Comparisons between heavy metals in surface dust samples obtained in this study with heavy metals in street dust reported from previous studies are shown in Table 3. The concentrations of heavy metals in the surface dust on residential buildings in Phitsanulok were generally higher than heavy metals determined in street dust from selected Malaysian cities (Abdul Wahab et al. 2012; Tahir et al. 2007). However, the Zn, Cu and Cd concentrations were lower than that of street dust samples collected from Greater Toronto, Canada (Nazzal et al. 2013). This may be due to anthropogenic factors such as industrial activities, traffic density, population and settlement patterns and different transportation systems. The levels also depend on the natural concentration of those particular heavy metals in the soil. The high concentrations were found at those sampling sites where human activities are more intense, such as the main roads and urban areas.
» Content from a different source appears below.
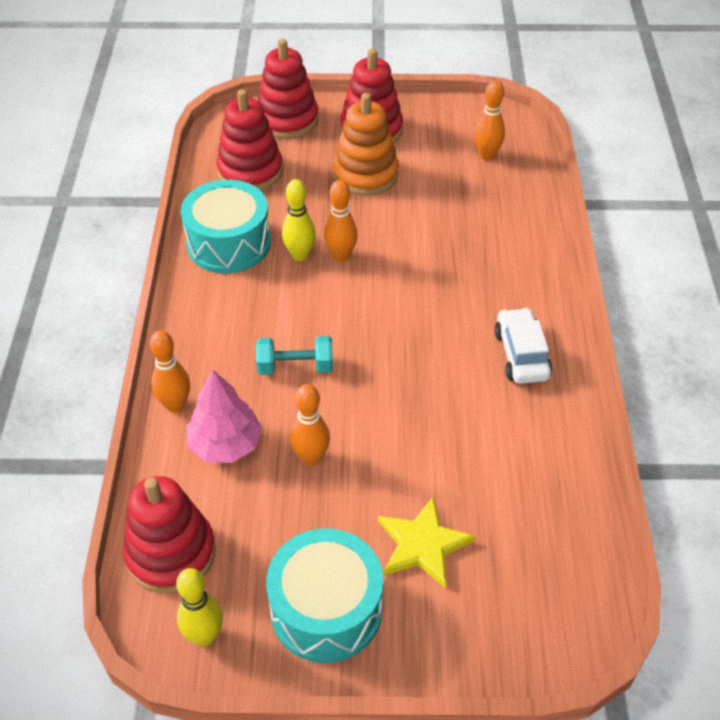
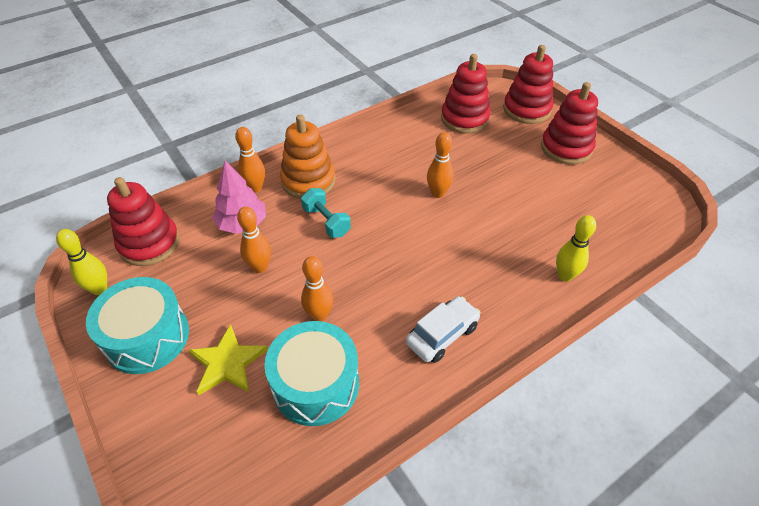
camera: 55 degrees right, 0 degrees up
(229, 243) = (397, 142): turquoise drum -> turquoise drum (315, 384)
(300, 255) = (419, 175): yellow bowling pin -> yellow bowling pin (565, 276)
(365, 175) = (522, 167): orange stacking toy -> orange stacking toy (308, 181)
(487, 155) = (617, 216): orange bowling pin -> orange bowling pin (319, 315)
Table 3 Mean concentrations of heavy metal in the surface dust from this study compared to heavy metals in street dust from previous studies

Conclusion

In conclusion, the analyses of the surface dust in this study provide important information on the levels of heavy metals in surface dust on residential buildings in Phitsanulok. The concentration of heavy metals in surface dust samples were dominated by Fe followed by Zn > Pb > Cu > Cd. Based on the concentrations of Fe, soil dust and street dust are expected to be major contributors to the amount of heavy metals in the surface dust. There are significant (p < 0.01) concentrations of Pb and Cu in the surface dust samples collected near the main road compared to those collected near the secondary road. The major contributors of these heavy metals are the emissions from motor vehicles, car components and community activities. Comparisons with other studies showed that the concentration of heavy metals in the surface dust samples is higher compared to the street dust collected in Malaysian cities but lower compared to the street dust collected in temperate countries. Several precautionary procedures, such as the removal of settled street dust, need to be conducted from time to time to reduce the resuspension of heavy metals into the residential areas.